Questions de lecture
A: Répondez aux questions suivantes à partir de l'extrait ci-dessous, en marquant chaque réponse comme sa question.
(i) Comment appelait-on l'endroit évoqué dans le premier commentaire, et que signifie ce nom ?
(ii) Où allait-on quand il faisait beau ?
(iii) Qu'est-ce qui attirait autrefois de nombreux travailleurs à Miliana ?
B: D'après l'extrait ci-dessous, pourquoi est-il difficile pour la jeunesse d'imaginer la beauté passée de Miliana ? Répondez en une à trois phrases.
::: Extrait
Bir Etheldj, un site de méditation à l’abandon/ Par Mohammed MIDJOU
Commentaires
-
on appelait cet endroit "ghar echamaa3", la grotte aux bougies. -
Bonsoir Mohamed,
Bonsoir à tous,
Merci Mohamed. Toujours du plaisir à vous lire. Des thèmes graves abordés avec éloquence, et toujours pertinents, instructifs, constructifs. Quand il faisait beau, on allait à Sidi Bouziane passer quelques moments de détente, de douceur et de recueillement, plutôt les femmes en hayek comme vous le dites si bien, nous autres enfants, on gambadait ici et là tout à la joie de nos jeux. Bir ethaldj ? J’ignorais son existence ainsi que ce qu’en disent les anciens. Je crois que la transmission de la mémoire se fait de manière très erratique, voire pas du tout, et Miliana a tellement peu à voir avec ce qu’elle était qu’il est difficile à la jeunesse de l’imaginer, d’imaginer sa beauté d’antan, la douceur de vivre qui y régnait, de mesurer le gouffre, la perte colossale d’un patrimoine ancestral si précieux qu’il soit matériel ou immatériel. La décennie noire a, à mon sens, accentué la fracture entre les habitants et la ville, et Miliana qui absorbait sans soubresauts les nouveaux arrivants, surtout au temps où la mine du Zaccar drainait nombre de travailleurs, se retrouve, elle, dans son présent complètement absorbée par une explosion démographique démesurée entrainant des constructions anarchiques et ne correspondant en rien au style architectural de Miliana comme de ses banlieues.
::::::
::: Données fournies
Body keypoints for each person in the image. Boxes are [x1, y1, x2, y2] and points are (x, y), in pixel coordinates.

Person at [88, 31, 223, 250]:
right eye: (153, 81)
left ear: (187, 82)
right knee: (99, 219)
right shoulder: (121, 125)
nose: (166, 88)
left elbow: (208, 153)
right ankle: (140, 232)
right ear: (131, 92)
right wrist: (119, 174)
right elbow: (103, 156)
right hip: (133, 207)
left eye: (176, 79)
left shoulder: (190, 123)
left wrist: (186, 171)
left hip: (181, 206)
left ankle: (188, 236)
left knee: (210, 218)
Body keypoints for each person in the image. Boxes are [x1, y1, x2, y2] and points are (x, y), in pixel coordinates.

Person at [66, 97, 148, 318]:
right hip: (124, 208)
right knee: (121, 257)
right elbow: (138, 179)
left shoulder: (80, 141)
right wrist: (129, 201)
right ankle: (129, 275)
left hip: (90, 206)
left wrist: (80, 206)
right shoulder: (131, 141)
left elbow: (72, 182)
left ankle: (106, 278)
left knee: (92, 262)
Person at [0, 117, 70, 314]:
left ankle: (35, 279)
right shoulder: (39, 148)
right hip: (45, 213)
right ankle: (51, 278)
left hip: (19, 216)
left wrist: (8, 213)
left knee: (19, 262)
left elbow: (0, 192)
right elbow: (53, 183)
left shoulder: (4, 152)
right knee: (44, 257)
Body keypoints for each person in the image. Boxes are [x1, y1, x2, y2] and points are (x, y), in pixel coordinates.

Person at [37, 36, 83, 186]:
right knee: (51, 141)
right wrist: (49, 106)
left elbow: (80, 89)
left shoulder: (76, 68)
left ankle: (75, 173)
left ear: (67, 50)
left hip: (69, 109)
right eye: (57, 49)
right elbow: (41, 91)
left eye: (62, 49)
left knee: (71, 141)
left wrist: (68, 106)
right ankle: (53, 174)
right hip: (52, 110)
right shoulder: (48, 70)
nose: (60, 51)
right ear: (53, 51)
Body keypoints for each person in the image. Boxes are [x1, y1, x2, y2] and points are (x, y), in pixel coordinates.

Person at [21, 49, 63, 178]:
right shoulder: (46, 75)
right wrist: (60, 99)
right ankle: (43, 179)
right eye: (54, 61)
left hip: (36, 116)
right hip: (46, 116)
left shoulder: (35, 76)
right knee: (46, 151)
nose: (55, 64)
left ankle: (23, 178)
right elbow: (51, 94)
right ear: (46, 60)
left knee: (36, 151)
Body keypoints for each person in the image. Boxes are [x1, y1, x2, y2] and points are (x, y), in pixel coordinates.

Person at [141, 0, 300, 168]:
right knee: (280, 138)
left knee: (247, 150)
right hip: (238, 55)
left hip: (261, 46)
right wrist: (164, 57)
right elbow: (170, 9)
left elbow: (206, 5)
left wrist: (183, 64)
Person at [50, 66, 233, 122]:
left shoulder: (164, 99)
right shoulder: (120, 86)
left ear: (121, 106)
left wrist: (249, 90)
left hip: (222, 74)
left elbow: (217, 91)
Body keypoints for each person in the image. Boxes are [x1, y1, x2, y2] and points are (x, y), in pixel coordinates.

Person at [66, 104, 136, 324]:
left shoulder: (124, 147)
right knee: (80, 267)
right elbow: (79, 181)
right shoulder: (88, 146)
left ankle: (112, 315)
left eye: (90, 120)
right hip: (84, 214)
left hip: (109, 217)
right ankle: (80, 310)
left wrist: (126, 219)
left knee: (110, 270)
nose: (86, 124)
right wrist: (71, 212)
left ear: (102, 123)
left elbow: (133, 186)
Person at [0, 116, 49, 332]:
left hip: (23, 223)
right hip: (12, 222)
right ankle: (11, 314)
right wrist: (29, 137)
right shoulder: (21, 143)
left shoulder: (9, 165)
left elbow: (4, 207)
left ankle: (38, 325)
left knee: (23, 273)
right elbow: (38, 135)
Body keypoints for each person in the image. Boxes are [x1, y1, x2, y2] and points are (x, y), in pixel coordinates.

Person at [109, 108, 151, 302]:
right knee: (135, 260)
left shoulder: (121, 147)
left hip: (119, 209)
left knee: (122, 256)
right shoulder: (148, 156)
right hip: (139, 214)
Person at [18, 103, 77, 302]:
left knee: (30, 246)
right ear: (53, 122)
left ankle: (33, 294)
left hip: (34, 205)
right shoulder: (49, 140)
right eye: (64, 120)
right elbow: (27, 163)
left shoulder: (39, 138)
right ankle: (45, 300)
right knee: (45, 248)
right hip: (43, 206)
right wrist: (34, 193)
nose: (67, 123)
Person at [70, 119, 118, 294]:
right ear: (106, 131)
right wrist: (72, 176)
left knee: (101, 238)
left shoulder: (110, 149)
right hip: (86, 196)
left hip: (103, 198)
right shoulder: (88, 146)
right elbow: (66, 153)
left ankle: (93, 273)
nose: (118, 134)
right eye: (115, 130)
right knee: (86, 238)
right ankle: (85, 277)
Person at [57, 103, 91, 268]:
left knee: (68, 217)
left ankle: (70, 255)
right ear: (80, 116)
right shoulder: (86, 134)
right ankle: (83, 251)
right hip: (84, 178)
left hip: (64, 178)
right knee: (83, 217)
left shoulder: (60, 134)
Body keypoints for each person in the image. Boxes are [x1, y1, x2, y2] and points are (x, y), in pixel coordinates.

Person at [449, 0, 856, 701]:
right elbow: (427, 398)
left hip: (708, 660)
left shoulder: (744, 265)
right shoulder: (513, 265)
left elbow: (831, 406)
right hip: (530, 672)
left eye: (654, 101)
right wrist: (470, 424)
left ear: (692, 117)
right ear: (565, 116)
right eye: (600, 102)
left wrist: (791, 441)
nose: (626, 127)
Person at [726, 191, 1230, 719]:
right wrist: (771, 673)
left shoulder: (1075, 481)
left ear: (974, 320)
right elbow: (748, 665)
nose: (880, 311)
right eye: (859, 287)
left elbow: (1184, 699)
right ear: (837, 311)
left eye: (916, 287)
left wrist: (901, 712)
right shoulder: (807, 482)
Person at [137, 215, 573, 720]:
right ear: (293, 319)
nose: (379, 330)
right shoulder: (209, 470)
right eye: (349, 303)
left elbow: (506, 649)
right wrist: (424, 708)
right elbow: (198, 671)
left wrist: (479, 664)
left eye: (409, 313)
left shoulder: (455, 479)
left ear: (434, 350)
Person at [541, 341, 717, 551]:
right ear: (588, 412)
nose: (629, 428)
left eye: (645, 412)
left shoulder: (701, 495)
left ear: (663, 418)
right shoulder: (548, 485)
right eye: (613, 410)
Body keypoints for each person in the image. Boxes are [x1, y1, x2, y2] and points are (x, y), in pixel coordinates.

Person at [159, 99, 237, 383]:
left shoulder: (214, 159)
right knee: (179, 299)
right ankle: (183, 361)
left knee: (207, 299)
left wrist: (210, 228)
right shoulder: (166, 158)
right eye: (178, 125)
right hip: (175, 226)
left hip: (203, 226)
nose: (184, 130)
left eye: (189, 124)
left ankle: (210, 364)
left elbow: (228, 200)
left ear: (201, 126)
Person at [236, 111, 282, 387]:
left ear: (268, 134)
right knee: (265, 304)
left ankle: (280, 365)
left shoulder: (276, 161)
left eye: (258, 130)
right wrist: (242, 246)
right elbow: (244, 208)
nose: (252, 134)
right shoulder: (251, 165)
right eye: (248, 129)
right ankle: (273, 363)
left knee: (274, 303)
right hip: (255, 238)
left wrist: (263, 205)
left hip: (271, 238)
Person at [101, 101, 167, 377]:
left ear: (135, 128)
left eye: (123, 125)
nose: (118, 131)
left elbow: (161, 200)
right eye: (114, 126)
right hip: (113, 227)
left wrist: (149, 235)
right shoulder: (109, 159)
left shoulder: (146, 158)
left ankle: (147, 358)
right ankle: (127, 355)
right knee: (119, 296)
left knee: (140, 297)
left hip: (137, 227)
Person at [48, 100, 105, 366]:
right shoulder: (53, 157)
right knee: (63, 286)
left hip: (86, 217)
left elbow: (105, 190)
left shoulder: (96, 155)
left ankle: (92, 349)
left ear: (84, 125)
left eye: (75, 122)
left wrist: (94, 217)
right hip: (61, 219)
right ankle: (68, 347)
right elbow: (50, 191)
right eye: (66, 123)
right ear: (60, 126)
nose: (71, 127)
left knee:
::::::
Réponses aux questions
A:
(i) On l'appelait « ghar echamaa3 », c'est-à-dire la grotte aux bougies.
(ii) On allait à Sidi Bouziane.
(iii) C'était la mine du Zaccar.

B: La transmission de la mémoire se fait de manière très erratique, voire pas du tout. De plus, Miliana ressemble aujourd'hui si peu à ce qu'elle était qu'il devient difficile pour les jeunes de se représenter son ancienne beauté.